Colostrum is the thick yellow fluid which is produced by the cow (and all lactating mammals) initially after birthing, it is the first "milk" for newborns (approx. 36L from the cow). It contains protein, nutrients for growth, antibodies for disease protection and immune support. Colostrum is necessary for calf health, growth and protection from disease. The newborn calf is particularly vulnerable to disease - in particular, pneumonia and diarrhea (scour). The colostrum contains extra nutrients and antibodies to help protect the calf at this time. Colostrum is crucial for the prevention of calf diarrhea and pneumonia. On farms providing colostrum to the health food industry, this crucial food is currently being withheld from calves. It is being stripped from the cow, processed and marketed as a health food supplement. Colostrum is also sold to animal food and medicine manufacturers, for supplemental or replacement feeding.

The life of the "dairy" cow

In New Zealand cows are forced to milk twice a day for approximately 10 months of the year. There are approximately 3,200,000 cows being milked in New Zealand. The average life of these cows is 5-7 years, after which they are sent off to slaughter due to poor reproduction, reduced milk production, health problems (usually related to stresses of intensive farming) or replacement with younger animals. The life of a cow would naturally be approximately 20-25 years old.

For most of her shortened adult life, the cow will be pregnant and milked. She is usually mated for the first time at 15 months old having her first birth at 2 years of age (while still a youngster). She should be producing around 30 litres of milk a day. She will continue to be milked for 10 months - but will be made pregnant again within 3 months. For the final few weeks of pregnancy she will be "dried out" (stop being milked) and her overworked udder given a rest.
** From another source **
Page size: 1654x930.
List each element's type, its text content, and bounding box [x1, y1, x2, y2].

Cows will never have the opportunity to raise any of their calves. The calves will be removed from her at birth or 2 days old. Seperation of the cow and calf is traumatic and upsetting, both cry and search for one another.
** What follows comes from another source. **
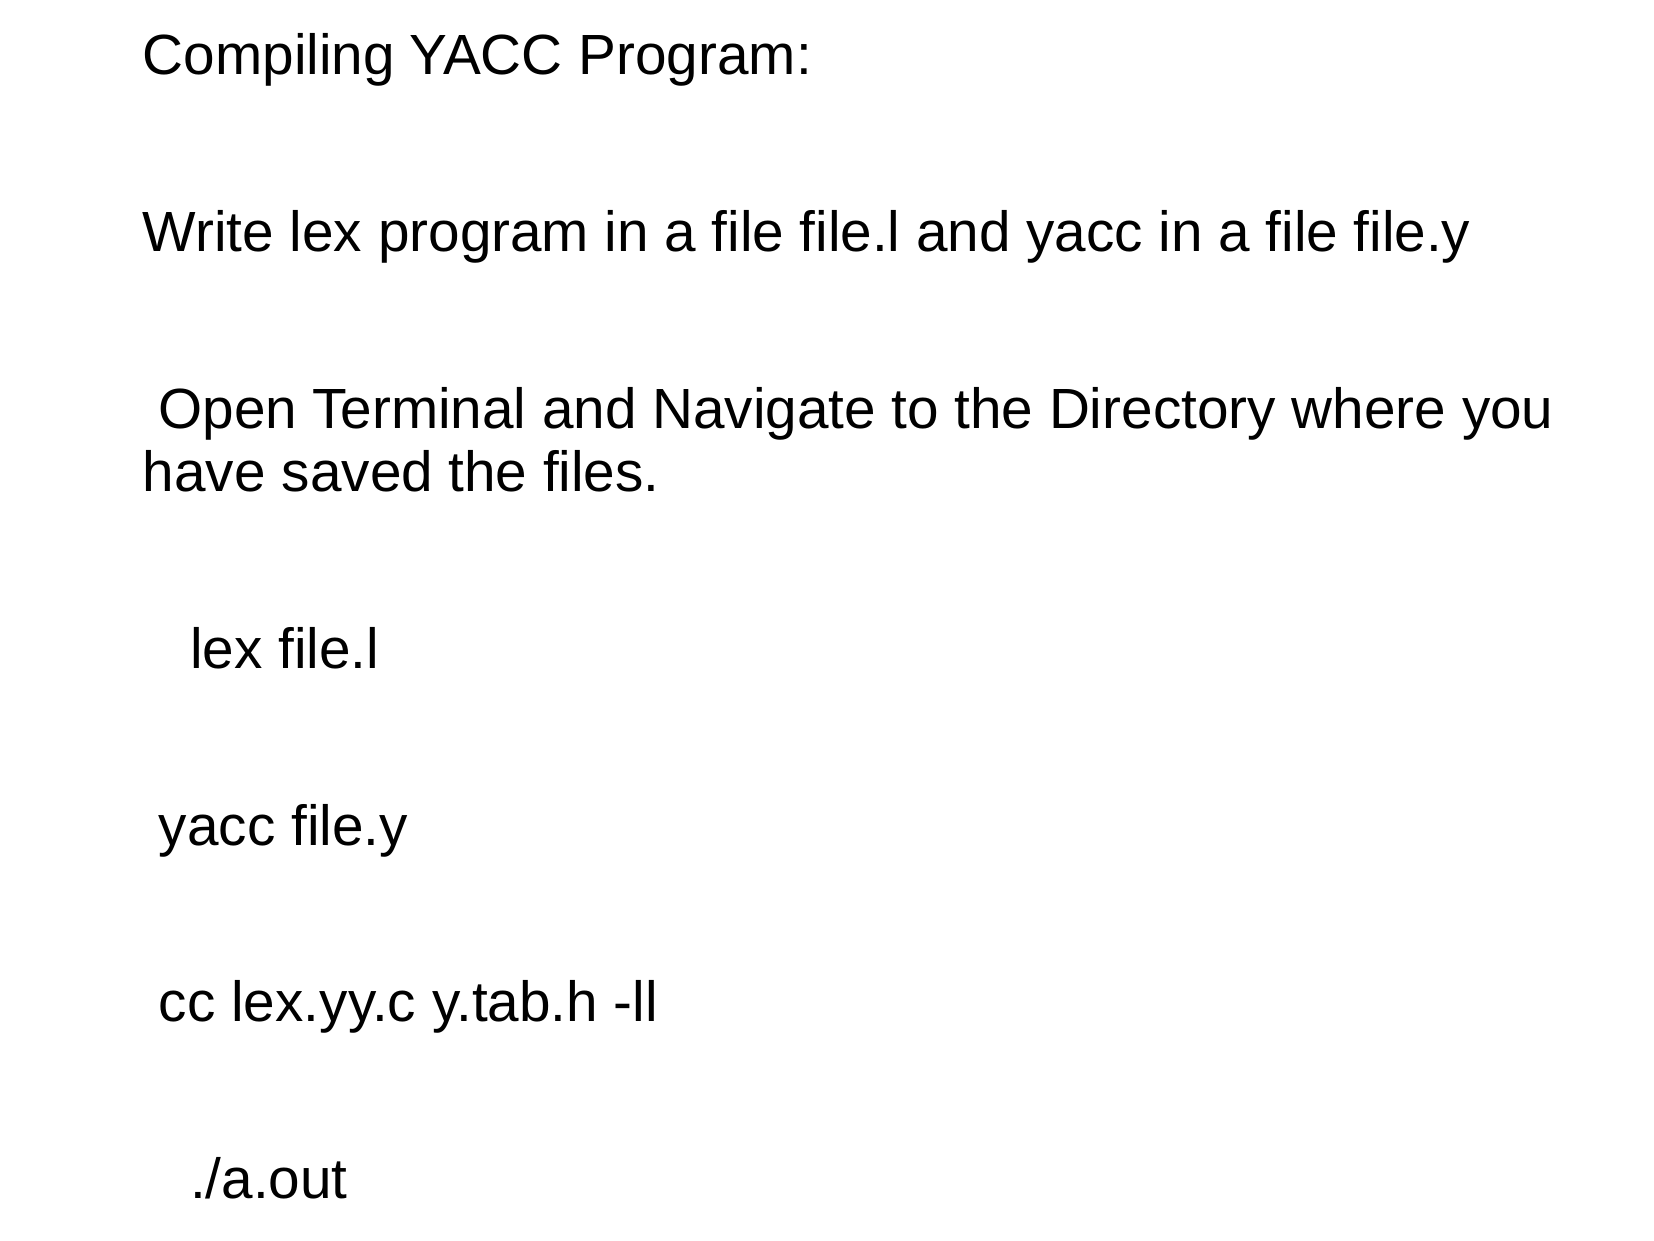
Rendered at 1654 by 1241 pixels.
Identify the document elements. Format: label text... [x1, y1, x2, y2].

list Compiling YACC Program: Write lex program in a file file.l and yacc in a file file.y Open Terminal and Navigate to the Directory where you have saved the files. lex file.l yacc file.y cc lex.yy.c y.tab.h -ll ./a.out [82, 23, 1571, 1217]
Common problems affecting cattle on dairy farms

Mastitis - The inflammation of the udder caused by a bacteria. Many factors influence mastitis including cracked teats, injuries, poor milking methods. The affected teat may be red, swollen, hard, and the cow may become very ill.
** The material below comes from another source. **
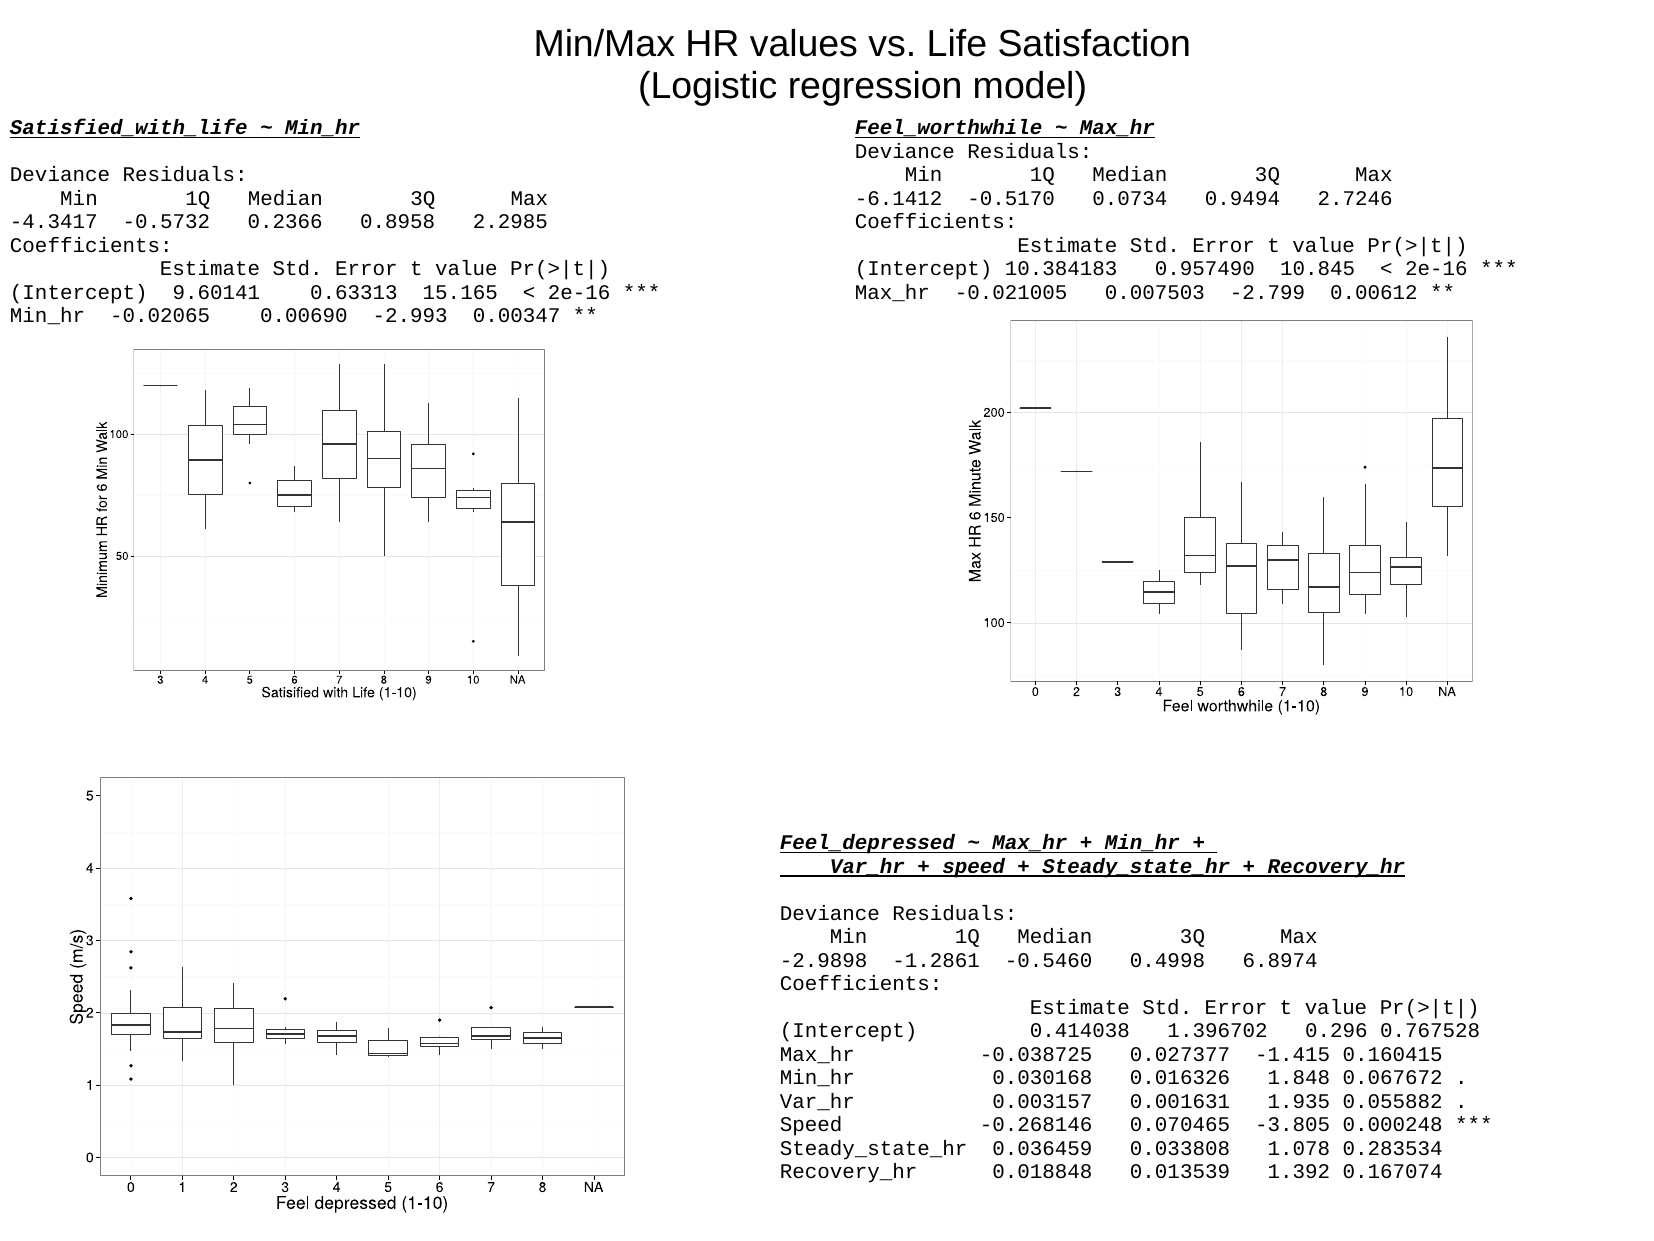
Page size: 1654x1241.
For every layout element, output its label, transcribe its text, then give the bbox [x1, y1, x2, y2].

Milk fever - A common disease of high producing cows which occurs in late pregnancy or during lactation (producing milk). It is associated with falling levels of calcium. Signs include restlessness, tremors and staggering, she can become semi-conscious laying down, treatment is required as this can be a fatal condition.

Scours in calves - passing of soft often watery faeces. The calves condition becomes very weak and many can die. Can be caused by stress, poor food, exposure to cold, and transportation.

What can you do?

Stop consuming dairy products and show you do not support the cruelty inflicted on cows and calves. Stop consuming dairy products for the health of yourself and family.

Some dairy related by-products

Casein: main protein of milk. Use/s: cheese making

Lactic acid: acid produced by the fermentation of milk sugar but also by fermentation in pickles, cocoa and tobacco. Use/s: acidulant in confectionery, soft drinks, pickles and sauces

Lactose milk sugar: Use/s: tablet filler, sweetener, 'carrier' for flavouring agents & emdash; especially in crisps.